Geplante Highlights und erwartete Besucherzahlen

Das geplante Hafenfest verspricht ein abwechslungsreiches Programm: Geplant sind eine Hafenmeile mit zahlreichen Händlern und Vereinen, verschiedene Konzerte und ein traditioneller Kahnkorso. Letzteres Element knüpft bewusst an die Tradition des Spreewaldfestes an, das im vergangenen Jahr neben dem Kahn-Korso auch ein beeindruckendes Feuerwerk und einen Vergnügungspark bei freiem Eintritt bot.

Die Erwartungen an das neue Format sind hoch: Laut einer Mitteilung der Stadt werden rund 30.000 Gäste für das dreitägige Hafenfest erwartet. Diese Zahl entspricht in etwa der Besucherfrequenz des bisherigen Spreewaldfestes und zeigt, dass die Stadt trotz finanzieller Schwierigkeiten auf ein erfolgreiches Veranstaltungsformat setzt.

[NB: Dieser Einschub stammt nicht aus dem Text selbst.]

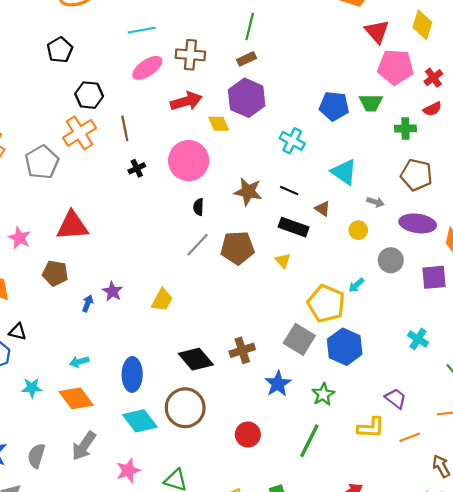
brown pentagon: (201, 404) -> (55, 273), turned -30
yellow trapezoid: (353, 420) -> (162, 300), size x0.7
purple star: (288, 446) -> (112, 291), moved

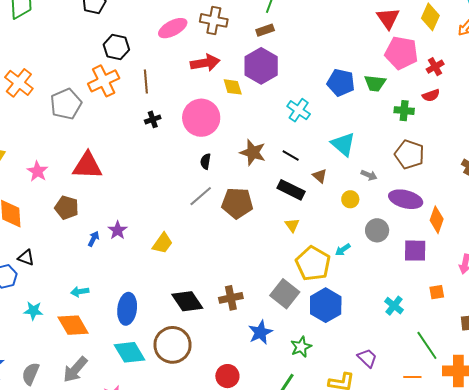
yellow triangle: (283, 261) -> (292, 225), moved

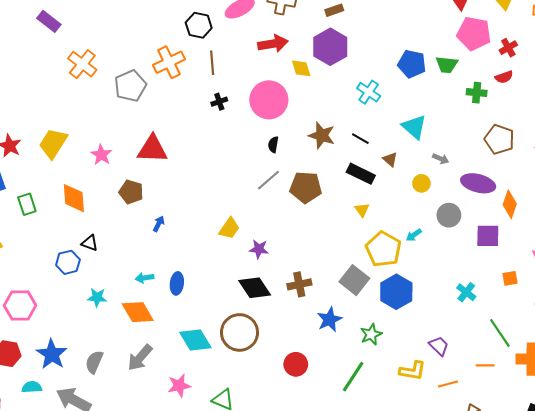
black hexagon: (116, 47) -> (199, 25), moved
brown pentagon: (409, 154) -> (499, 139), moved
purple star: (118, 230) -> (259, 249), moved, turned -30
blue ellipse: (127, 309) -> (177, 283), moved, size x0.7

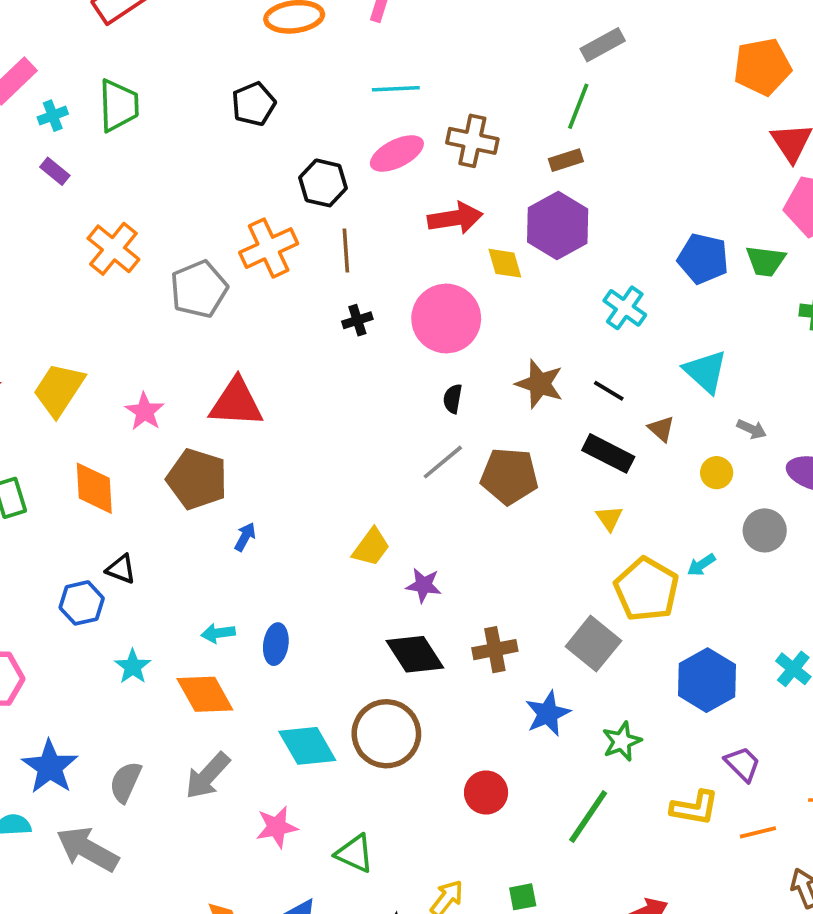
purple rectangle: (49, 21) -> (55, 171), size x0.7
brown pentagon: (131, 192) -> (197, 479), size x1.4
blue hexagon: (396, 292) -> (707, 680), moved
cyan star: (97, 297) -> (133, 667), turned 30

Auswirkungen auf die Region und die Zukunft

Die Absage des Spreewaldfestes nach 45 Jahren kontinuierlicher Durchführung stellt einen bedeutenden Einschnitt für die Identität der Spreewald-Region dar. Das Fest war nicht nur ein kulturelles Highlight, sondern auch ein wichtiger Wirtschaftsfaktor für die Stadt und die umliegenden Gemeinden.

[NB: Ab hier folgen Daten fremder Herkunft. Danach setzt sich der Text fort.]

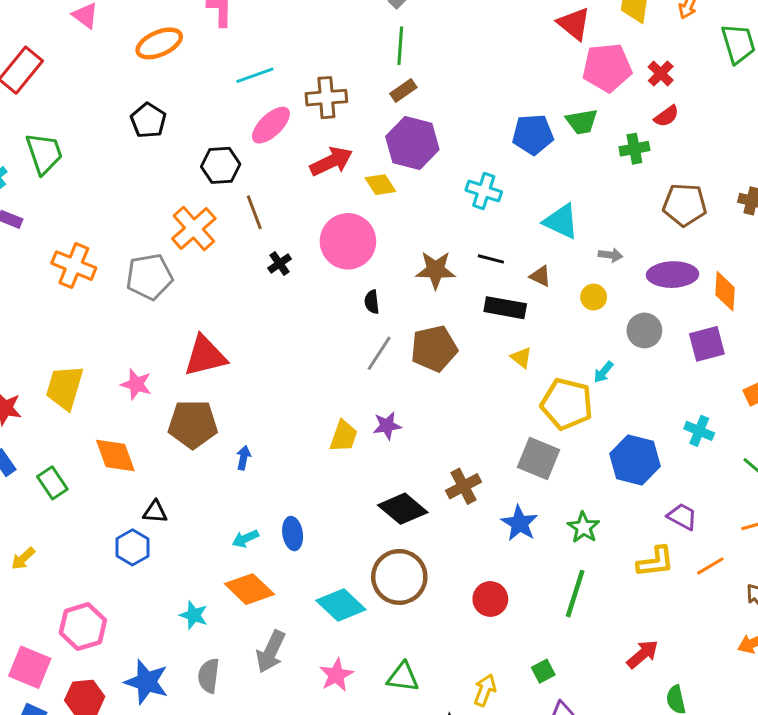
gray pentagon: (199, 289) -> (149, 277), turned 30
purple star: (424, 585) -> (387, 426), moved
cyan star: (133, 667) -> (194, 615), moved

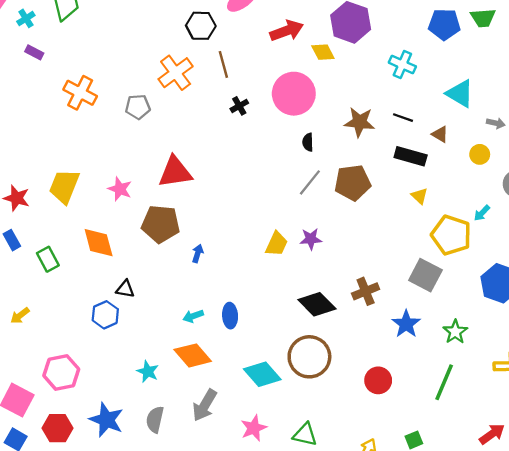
gray pentagon: (149, 277) -> (138, 107), size x0.7

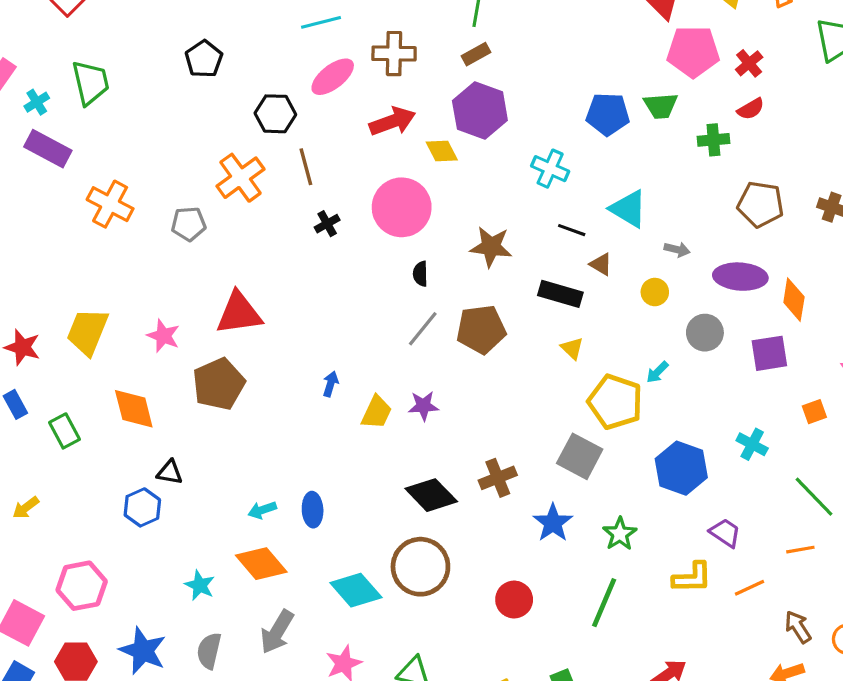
purple rectangle: (34, 52) -> (48, 149), size x1.8
black line: (403, 118) -> (572, 230), moved
brown pentagon: (161, 224) -> (219, 384), turned -30
blue arrow: (198, 253) -> (331, 384), moved

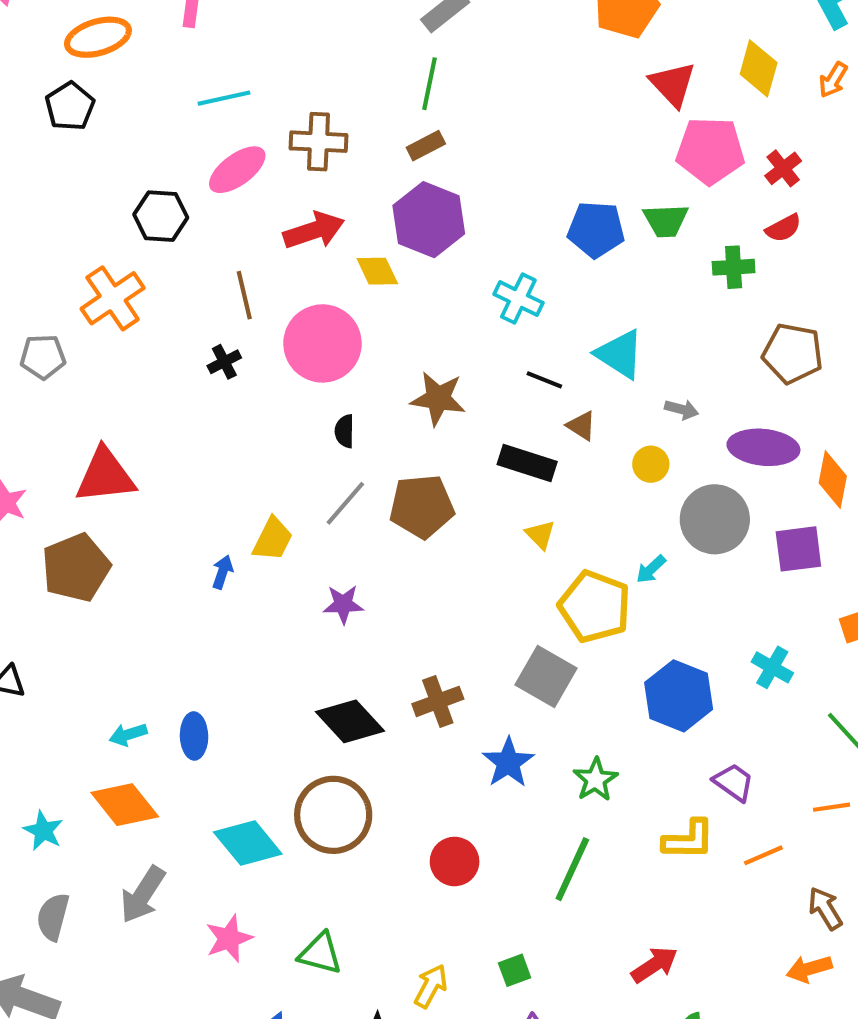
black pentagon: (204, 59) -> (70, 106), moved
brown line: (306, 167) -> (244, 295), moved
gray circle: (705, 333) -> (715, 519), size x1.4
yellow trapezoid: (377, 412) -> (273, 539), moved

Die Entscheidung für ein Hafenfest als neues Format zeigt jedoch auch die Anpassungsfähigkeit der Stadtverwaltung. Indem sie private Veranstalter mit ins Boot holt und das wirtschaftliche Risiko auslagert, findet Lübben einen pragmatischen Weg, trotz knapper Kassen ein großes Veranstaltungsformat aufrechtzuerhalten.

Die kommenden Monate werden zeigen, ob sich das neue Hafenfest als würdiger Nachfolger des traditionsreichen Spreewaldfestes etablieren kann und ob die erhofften 30.000 Besucher tatsächlich den Weg nach Lübben finden werden.